×

ESCRIBE LO QUE ESTÁS BUSCANDO Y PULSA INTRO

Cargando...
Qué hacer

Así son los nuevos patinetes eléctricos compartidos de Madrid

Madrid Secreto Madrid Secreto

Así son los nuevos patinetes eléctricos compartidos de Madrid

 

Este nuevo servicio se suma a la moda de alquiler de vehículos, revolucionando aún más el transporte en grandes ciudades como Madrid.

Primero fueron las bicis eléctricas. Después los coches, las scooters, más bicis, y ahora les toca el turno a los patinetes.

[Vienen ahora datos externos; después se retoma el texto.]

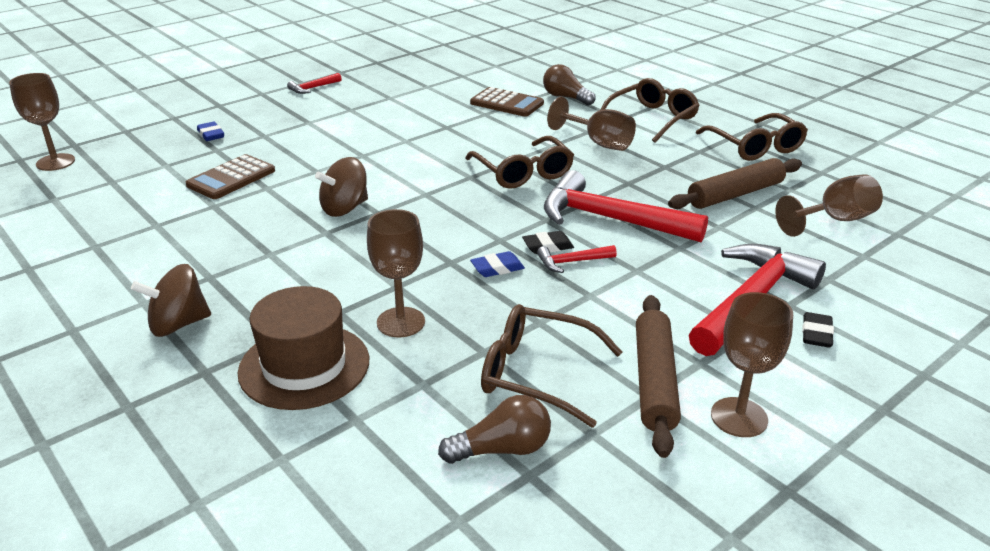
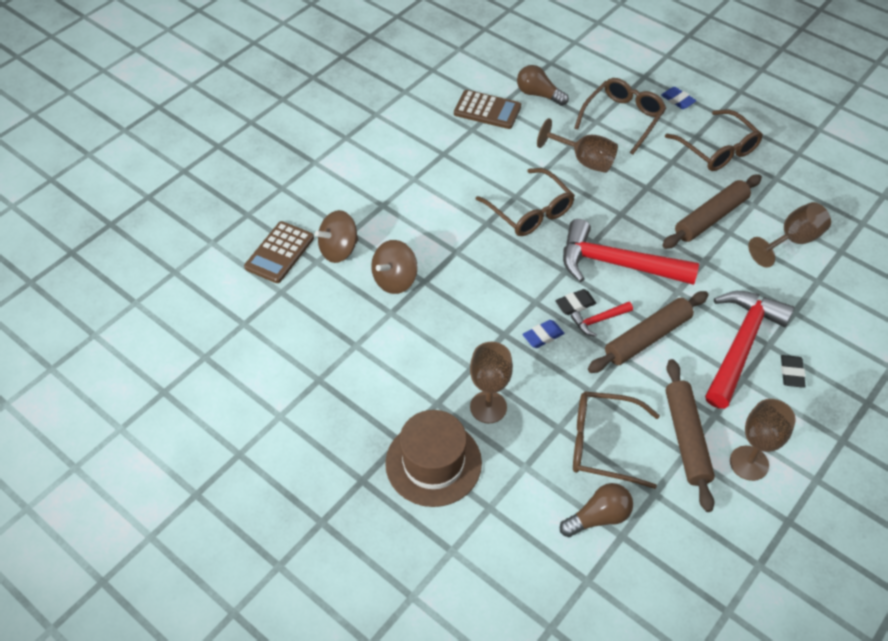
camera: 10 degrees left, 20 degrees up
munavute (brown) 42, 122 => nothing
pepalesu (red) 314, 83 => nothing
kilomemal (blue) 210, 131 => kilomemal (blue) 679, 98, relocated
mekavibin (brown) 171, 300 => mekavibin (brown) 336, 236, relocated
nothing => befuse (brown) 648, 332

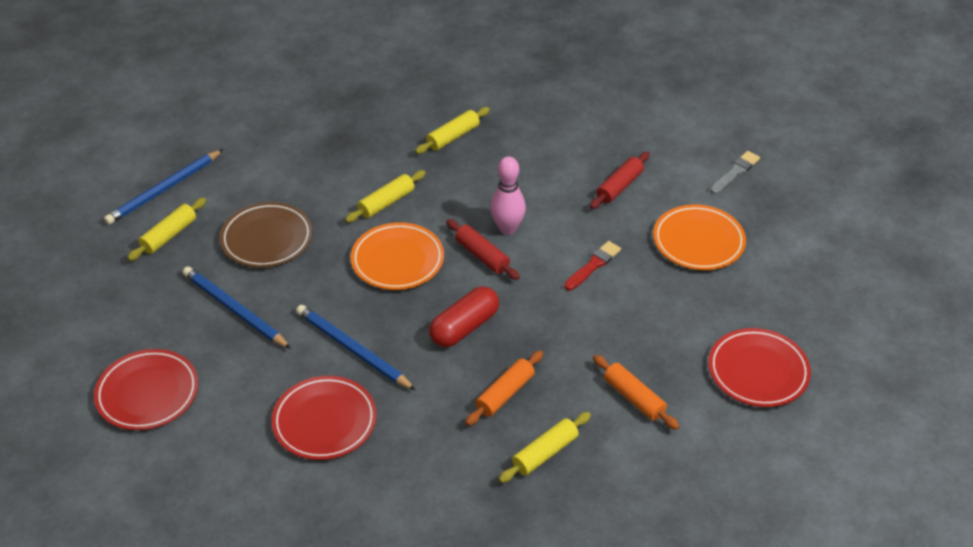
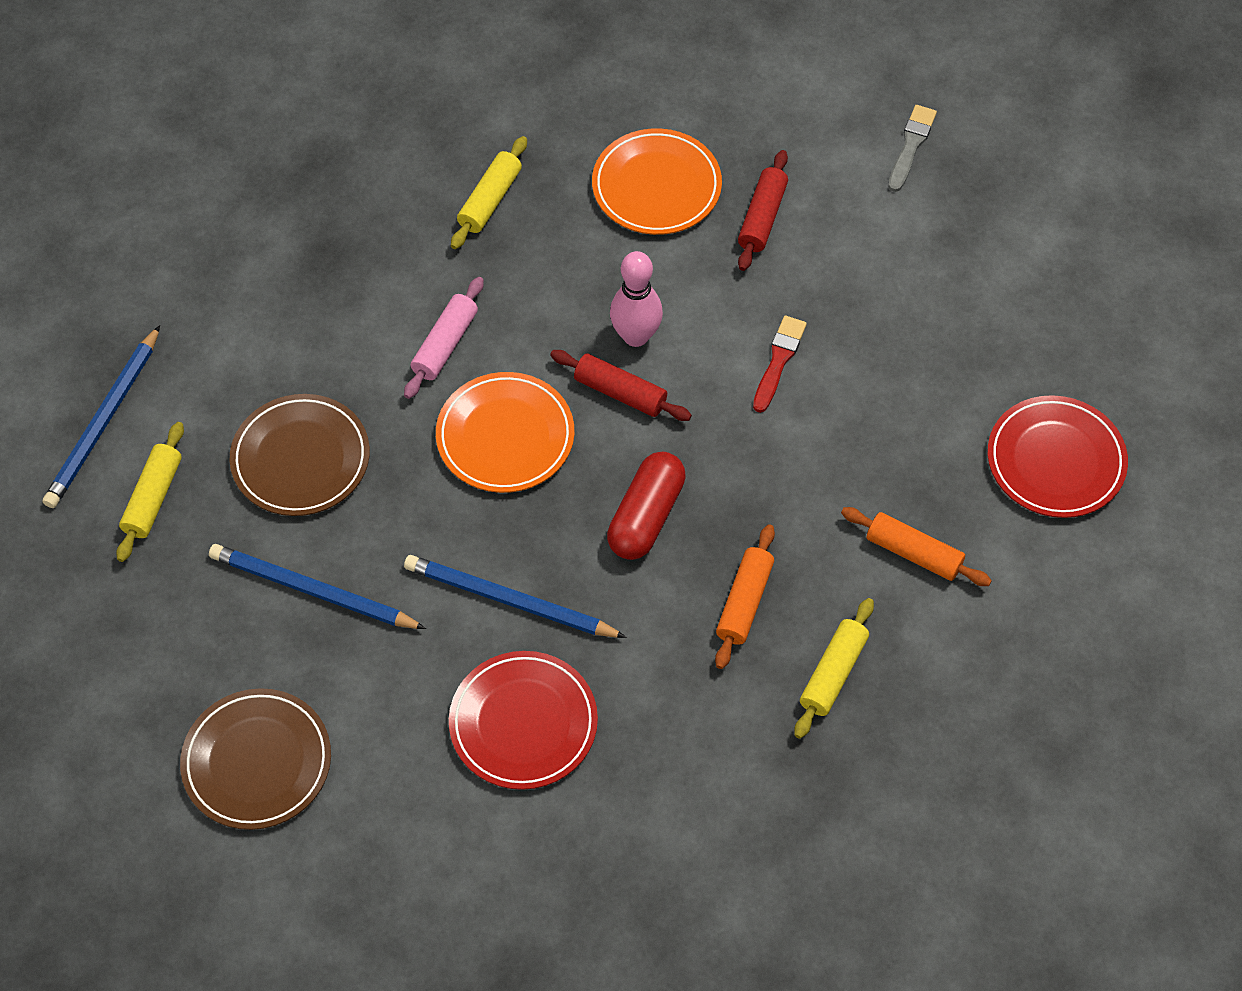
camera: 20 degrees left, 15 degrees up
befuse (yellow) 385, 196 => befuse (pink) 444, 338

Lime es el nombre de esta nueva empresa que, participada por Alphabet y Uber, ha empezado a repartir patinetes por la ciudad sin estaciones fijas.

Alquilar uno de estos medios de transporte, que se autodefinen como «una alternativa ecológica y eficiente para moverse por la ciudad y una solución real a los problemas de movilidad urbana», cuesta 15 céntimos el minuto de viaje más un euro por cada desbloqueo, que se realiza a través de tu smartphone.

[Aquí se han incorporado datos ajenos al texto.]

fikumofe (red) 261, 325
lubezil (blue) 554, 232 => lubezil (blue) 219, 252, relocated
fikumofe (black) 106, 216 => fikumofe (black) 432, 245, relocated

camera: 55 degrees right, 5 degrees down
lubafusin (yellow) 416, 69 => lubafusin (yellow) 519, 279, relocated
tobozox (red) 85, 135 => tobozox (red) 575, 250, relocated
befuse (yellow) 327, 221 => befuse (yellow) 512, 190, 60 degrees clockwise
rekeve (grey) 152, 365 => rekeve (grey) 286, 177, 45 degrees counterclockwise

Quien haya usado cualquiera de las alternativas de alquiler de motocicletas o coches que han conquistado las aceras de Madrid notará la similitud en el uso de la aplicación. Sin embargo, cuentan con la particularidad de que el servicio se interrumpe cada día a las 21:00 y se reanuda a las 5:00 h. con el objetivo de recargarlos y pasar por el taller. De hecho la oferta de empleo para dicha función aún continúa activa.

Madrid ha sido la primera ciudad española en recibirlos por el momento y aún no queda claro dónde y dónde no está permitido su uso. Los patinetes Lime-S, con una autonomía de 50 kilómetros, tienen la velocidad limitada a los 24 km/h por lo que a priori no estarían sujetos a la normativa municipal que permite la circulación de patinetes por aceras siempre y cuando se mantengan a una ritmo de desplazamiento similar al de los peatones, lo que, al tratarse de vehículos motorizados, es obviamente imposible.

Por ello el Ayuntamiento de Madrid ha trabajado en una nueva ordenanza de movilidad, reguladora de la utilización de patinetes eléctricos, que de ratificarse limitaría su uso a los carriles bici y similares.

Una cosa está clara: cada vez más, quien diga que se traga el atasco de Gran Vía es porque quiere.